### Material for this exercise ###
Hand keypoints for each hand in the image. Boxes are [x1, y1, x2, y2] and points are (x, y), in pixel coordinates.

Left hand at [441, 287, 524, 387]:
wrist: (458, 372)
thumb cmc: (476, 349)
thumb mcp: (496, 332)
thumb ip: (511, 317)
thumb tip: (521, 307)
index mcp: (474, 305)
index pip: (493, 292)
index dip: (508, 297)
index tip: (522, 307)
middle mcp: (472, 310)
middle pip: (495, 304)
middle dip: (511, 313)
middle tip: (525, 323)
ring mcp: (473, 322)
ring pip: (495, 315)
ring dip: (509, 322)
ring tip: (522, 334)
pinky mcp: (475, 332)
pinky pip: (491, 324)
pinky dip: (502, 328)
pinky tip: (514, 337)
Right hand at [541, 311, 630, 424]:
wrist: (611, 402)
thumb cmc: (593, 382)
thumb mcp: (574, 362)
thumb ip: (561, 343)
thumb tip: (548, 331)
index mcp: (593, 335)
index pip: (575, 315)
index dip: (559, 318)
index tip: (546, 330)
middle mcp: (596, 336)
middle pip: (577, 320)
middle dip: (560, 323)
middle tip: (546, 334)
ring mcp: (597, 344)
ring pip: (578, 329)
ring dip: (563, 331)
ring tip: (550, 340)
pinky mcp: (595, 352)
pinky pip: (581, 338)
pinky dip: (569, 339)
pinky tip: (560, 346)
###
Only the lines from the one with "index mcp: (593, 335)" through the last line of the material above are to be duplicated, exactly and with both ends kept.

index mcp: (593, 335)
index pip: (575, 315)
index dip: (559, 318)
index tip: (546, 330)
middle mcp: (596, 336)
middle pip: (577, 320)
middle dip: (560, 323)
middle tip: (546, 334)
ring mcp: (597, 344)
ring pip: (578, 329)
ring dip: (563, 331)
ring tip: (550, 340)
pinky mcp: (595, 352)
pinky pip: (581, 338)
pinky dip: (569, 339)
pinky tip: (560, 346)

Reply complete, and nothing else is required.